Friday, March 10, 2006

The stupidest headline award

For some reason, some articles bubbled up claiming that the Madrid Bombing has "absolutely no ties to Al Qaeda". Either the journalists are extremely gullible, or the Spanish officials are doing their best to spread some butter on this burnt toast.

You don't have to prove a connection, when it is clearly declared. For a message to have actually been delivered from Bin Laden and Co' to his "friends" in Spain several things could have happened which might not end up as tangible evidence:
1. A messenger could have delivered a note. Some tourist, unknowingly passed a note from his Imam to a person he doesn't know. Try finding that tourist, or the note. There is no reason for a trace to exist there.
2. Al Jazira routinely broadcasts messages from terrorists. Some hidden messages could be encoded in the speeches. Some obvious messages could also be delivered and go undetected.
3. Phone calls from phone booths (I’m not sure there are anymore in Spain) are not always detectable
4. Encrypted electronic instant messages
5. Public posts on Islamic web sites can (and usually do) contain hidden messages on strategies, tactics and logistics.
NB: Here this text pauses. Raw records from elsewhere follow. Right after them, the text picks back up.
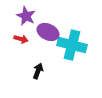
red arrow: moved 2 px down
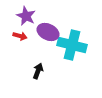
red arrow: moved 1 px left, 3 px up
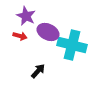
black arrow: rotated 21 degrees clockwise
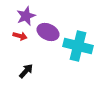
purple star: rotated 24 degrees clockwise
cyan cross: moved 6 px right, 1 px down
black arrow: moved 12 px left
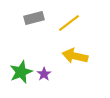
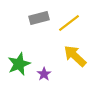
gray rectangle: moved 5 px right
yellow arrow: rotated 30 degrees clockwise
green star: moved 2 px left, 8 px up
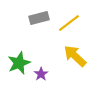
green star: moved 1 px up
purple star: moved 3 px left
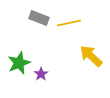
gray rectangle: rotated 36 degrees clockwise
yellow line: rotated 25 degrees clockwise
yellow arrow: moved 16 px right
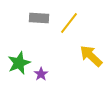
gray rectangle: rotated 18 degrees counterclockwise
yellow line: rotated 40 degrees counterclockwise
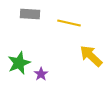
gray rectangle: moved 9 px left, 4 px up
yellow line: rotated 65 degrees clockwise
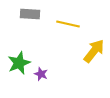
yellow line: moved 1 px left, 1 px down
yellow arrow: moved 3 px right, 5 px up; rotated 85 degrees clockwise
purple star: rotated 16 degrees counterclockwise
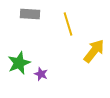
yellow line: rotated 60 degrees clockwise
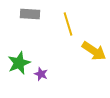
yellow arrow: rotated 85 degrees clockwise
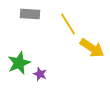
yellow line: rotated 15 degrees counterclockwise
yellow arrow: moved 2 px left, 3 px up
purple star: moved 1 px left
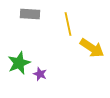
yellow line: rotated 20 degrees clockwise
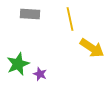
yellow line: moved 2 px right, 5 px up
green star: moved 1 px left, 1 px down
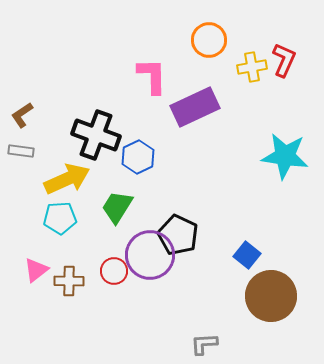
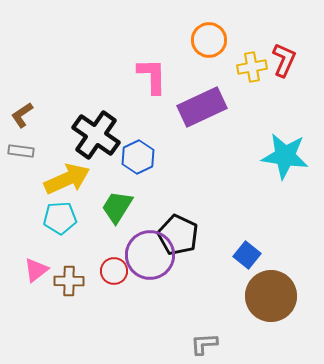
purple rectangle: moved 7 px right
black cross: rotated 15 degrees clockwise
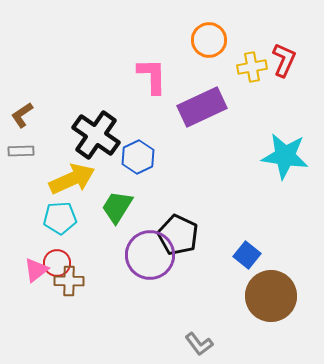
gray rectangle: rotated 10 degrees counterclockwise
yellow arrow: moved 5 px right
red circle: moved 57 px left, 8 px up
gray L-shape: moved 5 px left; rotated 124 degrees counterclockwise
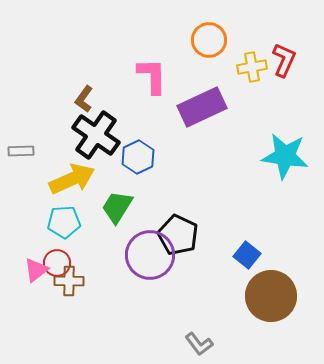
brown L-shape: moved 62 px right, 16 px up; rotated 20 degrees counterclockwise
cyan pentagon: moved 4 px right, 4 px down
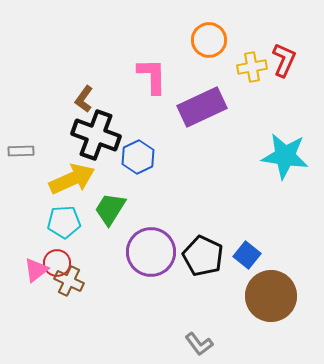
black cross: rotated 15 degrees counterclockwise
green trapezoid: moved 7 px left, 2 px down
black pentagon: moved 25 px right, 21 px down
purple circle: moved 1 px right, 3 px up
brown cross: rotated 24 degrees clockwise
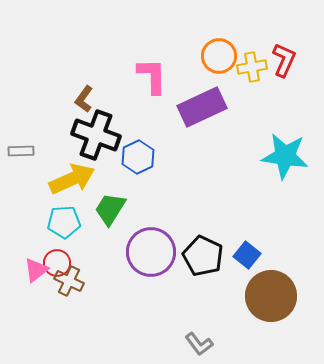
orange circle: moved 10 px right, 16 px down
It doesn’t take much to come up with ways to deliver messages undetected, especially not to a destination in a free society. A society that does nothing to defend itself from an unknown enemy such as the Islamic Terror.

Above all, the headlines raise the obvious conclusion that neither the journalists, the politicians nor the investigators care to find such a connection. It sounds like they think this stupid headline is good news somehow.